Monday, August 27, 2012

Field work in South Canterbury

Late last week I went with Ewan, fellow student C. H. Tsai, and fossil preparator Sophie White on a day trip to North Canterbury, to one of Ewan's most productive fossil localities in the Otekaike Limestone. We got up early and packed the department vehicle and trailer with all manner of equipment, including the masonry saw and the equipment Ewan Fordyce is famous for within paleontological circles - a chainsaw. The rock is so soft that it can be sawn through with a chainsaw fitted with a diamond-dust coated chain, which Ewan estimates has cut the amount of time needed for digging by 70% or so. Unfortuantely I don't have any photos of the fieldwork, as I left my camera at home. It turned out that we were so damn busy I wouldn't have had time to take many photos anyway.

There has been quite a bit of rain here on the South Island over the past few weeks, and Ewan had planned on making a trip up there anyway - just not so soon, as he wanted to wait for some even drier weather. Upon arriving at the quarry, we found a few bits of bone here and there, but at first, nothing too promising.

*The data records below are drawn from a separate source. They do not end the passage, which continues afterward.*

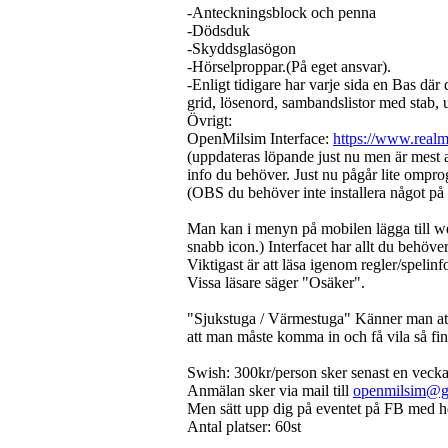
-Anteckningsblock och penna
-Dödsduk
-Skyddsglasögon
-Hörselproppar.(På eget ansvar).
-Enligt tidigare har varje sida en Bas dä
grid, lösenord, sambandslistor med stab, ut
Övrigt:
OpenMilsim Interface:
https://www.realm
(uppdateras löpande just nu men är mest a
info du behöver. Just nu pågår lite ompr
(OBS du behöver inte installera något på 
Man kan i menyn på mobilen lägga till we
snabb icon.) Interfacet har allt du behöve
Viktigast är att läsa igenom regler/spelinf
Vissa läsare säger "Osäker".
"Sjukstuga / Värmestuga" Känner man att a
att man måste komma in och få vila så fi
Swish: 300kr/person sker senast en vecka
Anmälan sker via mail till
openmilsim@g
Men sätt upp dig på eventet på FB med he
Antal platser: 60st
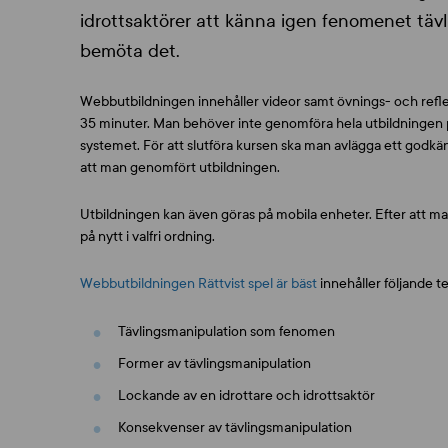
idrottsaktörer att känna igen fenomenet tävl
bemöta det.
Webbutbildningen innehåller videor samt övnings- och refle
35 minuter. Man behöver inte genomföra hela utbildningen 
systemet. För att slutföra kursen ska man avlägga ett godkän
att man genomfört utbildningen.
Utbildningen kan även göras på mobila enheter. Efter att
på nytt i valfri ordning.
Webbutbildningen Rättvist spel är bäst
innehåller följande
Tävlingsmanipulation som fenomen
Former av tävlingsmanipulation
Lockande av en idrottare och idrottsaktör
Konsekvenser av tävlingsmanipulation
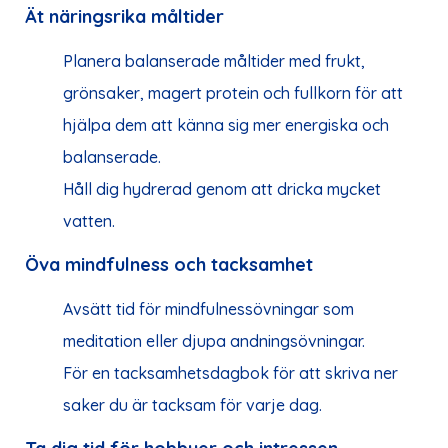
Ät näringsrika måltider
Planera balanserade måltider med frukt,
grönsaker, magert protein och fullkorn för att
hjälpa dem att känna sig mer energiska och
balanserade.
Håll dig hydrerad genom att dricka mycket
vatten.
Öva mindfulness och tacksamhet
Avsätt tid för mindfulnessövningar som
meditation eller djupa andningsövningar.
För en tacksamhetsdagbok för att skriva ner
saker du är tacksam för varje dag.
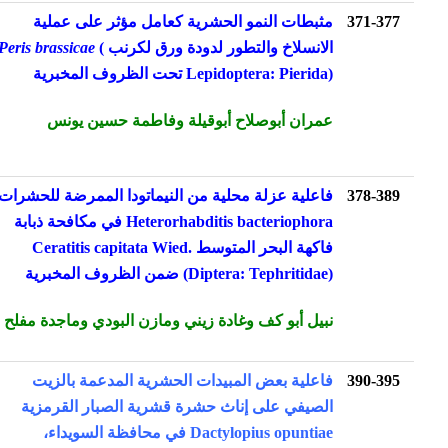
371-377
مثبطات النمو الحشرية كعامل مؤثر على عملية
الانسلاخ والتطور لدودة ورق لكرنب
(
Peris brassicae
Lepidoptera: Pierida) تحت الظروف المخبرية
عمران أبوصلاح أبوقيلة وفاطمة حسين يونس
378-389
فاعلية عزلة محلية من النيماتودا الممرضة للحشرات
Heterorhabditis bacteriophora في مكافحة ذبابة
فاكهة البحر المتوسط Ceratitis capitata Wied.
(Diptera: Tephritidae) ضمن الظروف المخبرية
نبيل أبو كف وغادة زيني ومازن البودي وماجدة مفلح
390-395
فاعلية بعض المبيدات الحشرية المدعمة بالزيت
الصيفي على إناث حشرة قشرية الصبار القرمزية
Dactylopius opuntiae في محافظة السويداء،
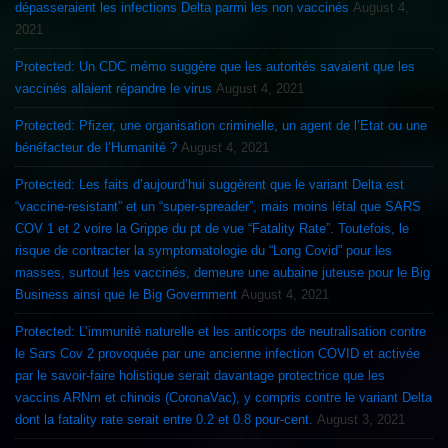
dépasseraient les infections Delta parmi les non vaccinés
August 4,
2021
Protected: Un CDC mémo suggère que les autorités savaient que les
vaccinés allaient répandre le virus
August 4, 2021
Protected: Pfizer, une organisation criminelle, un agent de l’Etat ou une
bénéfacteur de l’Humanité ?
August 4, 2021
Protected: Les faits d’aujourd’hui suggèrent que le variant Delta est
“vaccine-resistant” et un “super-spreader”, mais moins létal que SARS
COV 1 et 2 voire la Grippe du pt de vue “Fatality Rate”. Toutefois, le
risque de contracter la symptomatologie du “Long Covid” pour les
masses, surtout les vaccinés, demeure une aubaine juteuse pour le Big
Business ainsi que le Big Government
August 4, 2021
Protected: L’immunité naturelle et les anticorps de neutralisation contre
le Sars Cov 2 provoquée par une ancienne infection COVID et activée
par le savoir-faire holistique serait davantage protectrice que les
vaccins ARNm et chinois (CoronaVac), y compris contre le variant Delta
dont la fatality rate serait entre 0.2 et 0.8 pour-cent.
August 3, 2021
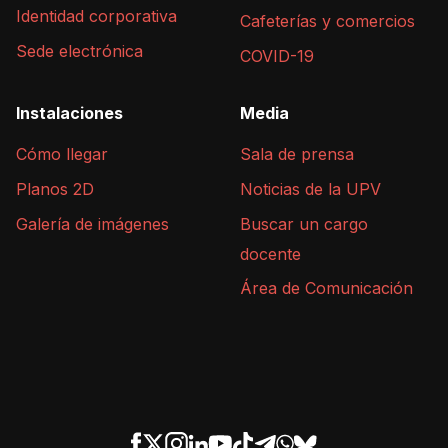
Identidad corporativa
Cafeterías y comercios
Sede electrónica
COVID-19
Instalaciones
Media
Cómo llegar
Sala de prensa
Planos 2D
Noticias de la UPV
Galería de imágenes
Buscar un cargo
docente
Área de Comunicación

One fossil included both mandibles of a medium-sized baleen whale (est. 2 meter skull length?), and will require a large jacket, at least 1.5 m long. I found a probable odontocete mandible (probably not very complete), and a couple of bird bones. One specimen that I poked around at initially looked like an odontocete rib, but very quickly turned into a disarticulated penguin skeleton. This is probably not something like the recently described penguin Kairuku - which is well known from the older, underlying formation called the Kokoamu Greensand - but, according to Ewan, may turn out to be Platydyptes novaezealandiae, which is well known from the Otekaike Limestone.

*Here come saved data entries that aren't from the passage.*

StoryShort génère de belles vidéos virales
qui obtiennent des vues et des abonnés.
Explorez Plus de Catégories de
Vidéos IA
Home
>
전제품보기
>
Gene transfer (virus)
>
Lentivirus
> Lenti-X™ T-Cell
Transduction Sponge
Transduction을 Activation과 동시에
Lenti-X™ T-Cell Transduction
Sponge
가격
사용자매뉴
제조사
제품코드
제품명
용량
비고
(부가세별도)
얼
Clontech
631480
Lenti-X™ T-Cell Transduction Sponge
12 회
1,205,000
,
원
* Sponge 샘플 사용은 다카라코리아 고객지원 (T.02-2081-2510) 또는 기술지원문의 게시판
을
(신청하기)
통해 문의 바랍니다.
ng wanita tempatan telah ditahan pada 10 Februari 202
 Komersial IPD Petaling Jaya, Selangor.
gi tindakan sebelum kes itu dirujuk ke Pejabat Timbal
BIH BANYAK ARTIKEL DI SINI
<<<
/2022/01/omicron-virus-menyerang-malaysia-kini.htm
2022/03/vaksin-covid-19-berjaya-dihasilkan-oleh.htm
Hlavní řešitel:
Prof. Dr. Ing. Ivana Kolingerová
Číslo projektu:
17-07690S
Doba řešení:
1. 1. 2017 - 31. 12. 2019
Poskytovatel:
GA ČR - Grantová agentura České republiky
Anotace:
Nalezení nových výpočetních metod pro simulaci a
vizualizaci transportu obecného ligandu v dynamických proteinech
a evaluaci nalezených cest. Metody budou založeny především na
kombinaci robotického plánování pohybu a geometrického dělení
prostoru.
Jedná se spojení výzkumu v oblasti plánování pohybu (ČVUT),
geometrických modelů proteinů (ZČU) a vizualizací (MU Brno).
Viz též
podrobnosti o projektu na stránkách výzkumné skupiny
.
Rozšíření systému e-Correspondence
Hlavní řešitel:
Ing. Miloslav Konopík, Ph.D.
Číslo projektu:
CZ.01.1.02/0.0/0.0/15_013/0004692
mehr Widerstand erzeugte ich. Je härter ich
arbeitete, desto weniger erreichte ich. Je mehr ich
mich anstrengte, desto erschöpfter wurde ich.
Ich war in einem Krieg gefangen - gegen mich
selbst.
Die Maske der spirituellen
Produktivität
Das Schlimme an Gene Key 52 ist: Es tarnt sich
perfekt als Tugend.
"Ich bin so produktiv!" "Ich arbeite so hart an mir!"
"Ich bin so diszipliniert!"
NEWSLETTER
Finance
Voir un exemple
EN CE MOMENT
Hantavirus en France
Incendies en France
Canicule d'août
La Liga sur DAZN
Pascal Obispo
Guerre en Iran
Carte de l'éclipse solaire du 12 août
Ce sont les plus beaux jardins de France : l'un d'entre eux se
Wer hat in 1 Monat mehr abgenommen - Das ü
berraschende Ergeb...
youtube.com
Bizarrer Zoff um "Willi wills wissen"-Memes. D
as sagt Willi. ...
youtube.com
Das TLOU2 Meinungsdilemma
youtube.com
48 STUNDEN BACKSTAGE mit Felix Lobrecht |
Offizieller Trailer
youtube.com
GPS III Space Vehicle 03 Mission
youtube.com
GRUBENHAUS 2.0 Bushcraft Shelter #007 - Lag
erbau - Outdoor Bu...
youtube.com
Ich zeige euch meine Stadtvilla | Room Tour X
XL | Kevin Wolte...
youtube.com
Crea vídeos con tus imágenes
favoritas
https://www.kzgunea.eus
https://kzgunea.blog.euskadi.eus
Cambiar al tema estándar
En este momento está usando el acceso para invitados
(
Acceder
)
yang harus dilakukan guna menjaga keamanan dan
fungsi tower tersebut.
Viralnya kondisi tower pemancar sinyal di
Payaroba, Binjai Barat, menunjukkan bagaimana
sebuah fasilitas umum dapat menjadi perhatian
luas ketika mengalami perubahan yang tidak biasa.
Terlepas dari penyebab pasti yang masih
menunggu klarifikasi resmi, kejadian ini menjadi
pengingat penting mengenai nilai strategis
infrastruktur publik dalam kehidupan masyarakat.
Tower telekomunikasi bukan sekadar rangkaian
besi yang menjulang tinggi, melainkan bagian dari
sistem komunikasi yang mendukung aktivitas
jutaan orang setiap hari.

The most exciting find of the day started out not very promising at all: a cluster of dolphin ribs and vertebrae. Sophie started cleaning it up and uncovered a nearly complete radius. I developed a pretty solid headache and as a result was working fairly slowly, but helped Sophie as best I could with the dolphin. After a while she uncovered a weird, large, conical element, and asked me what I thought it was; after a little more exposure, it was very clearly the rostrum of a medium-sized odontocete (something about the size of modern Tursiops). After a bit more cleaning, Sophie found the vomer and internal choanae, the squamosal, and a paroccipital process (exoccipital bone): they were in place, and indicated that the entire skull is present. This was very exciting; there is a large assemblage of odontocetes from the Otekaike, including a large squalodont, small tusked dalpiazinids, a squalodelphinid (labmate Yoshi Tanaka is working on these), Notocetus marplesi (considered by Fordyce (1994) to be a Waipatiid), the strange and beautifully preserved dolphin Waipatia, and a smattering of other very strange and incompletely known (but tantalizing...) taxa I won't talk about any further. The weirdest part about this dolphin was the rostrum: it was very short, and apparently toothless. The skeleton includes the skull, a mandible, radius, many vertebrae and ribs, and a scapula.

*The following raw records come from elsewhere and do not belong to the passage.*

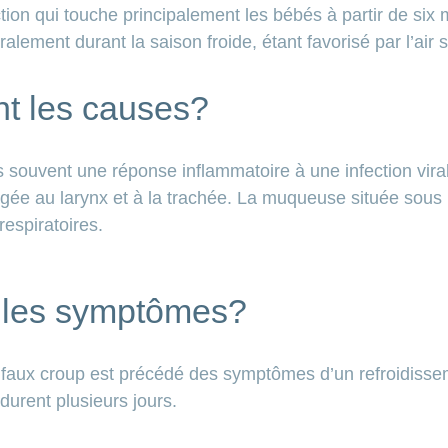
tion qui touche principalement les bébés à partir de six 
ralement durant la saison froide, étant favorisé par l’air
nt les causes?
s souvent une réponse inflammatoire à une infection viral
gée au larynx et à la trachée. La muqueuse située sous l’
respiratoires.
 les symptômes?
e faux croup est précédé des symptômes d’un refroidissem
durent plusieurs jours.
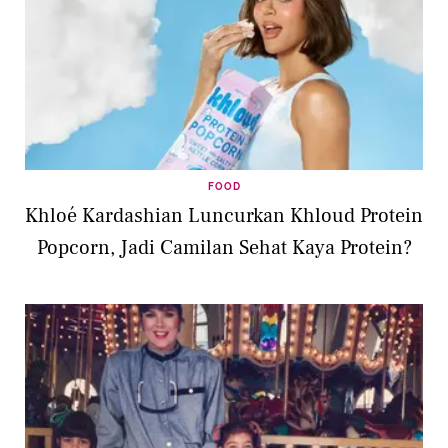
FOOD
Khloé Kardashian Luncurkan Khloud Protein
Popcorn, Jadi Camilan Sehat Kaya Protein?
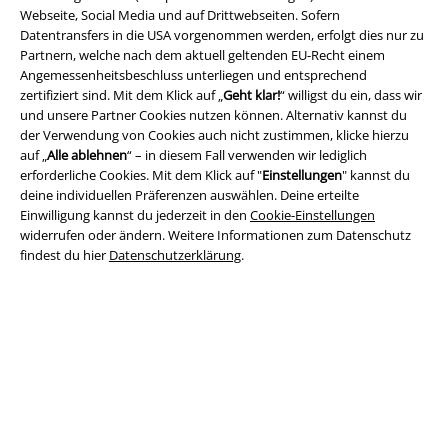
Webseite, Social Media und auf Drittwebseiten. Sofern
Datentransfers in die USA vorgenommen werden, erfolgt dies nur zu
Partnern, welche nach dem aktuell geltenden EU-Recht einem
Angemessenheitsbeschluss unterliegen und entsprechend
zertifiziert sind. Mit dem Klick auf „
Geht klar!
“ willigst du ein, dass wir
Rechtliches
und unsere Partner Cookies nutzen können. Alternativ kannst du
der Verwendung von Cookies auch nicht zustimmen, klicke hierzu
AGB
auf „
Alle ablehnen
“ – in diesem Fall verwenden wir lediglich
erforderliche Cookies. Mit dem Klick auf "
Einstellungen
" kannst du
Impressum
deine individuellen Präferenzen auswählen. Deine erteilte
Einwilligung kannst du jederzeit in den
Cookie-Einstellungen
widerrufen oder ändern. Weitere Informationen zum Datenschutz
Datenschutz
findest du hier
Datenschutzerklärung
.
Entsorgung und Umweltschutz
Konformitätserklärung
Information zur Barrierefreiheit
Cookie-Einstellungen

We finished the day off by excavating everything but the block with the dolphin and the baleen whale; we would have to return later to excavate those. We left with a half dozen small blocks and two plaster jackets (the penguin skeleton and another partial dolphin). At the moment, Ewan is getting ready to return to the field (tomorrow), with Tsai, Yoshi, and Sophie; over the weekend, I started getting some strange rashes caused by a chicken pox-like virus, and won't really be able to make it out into the field with them, unfortunately.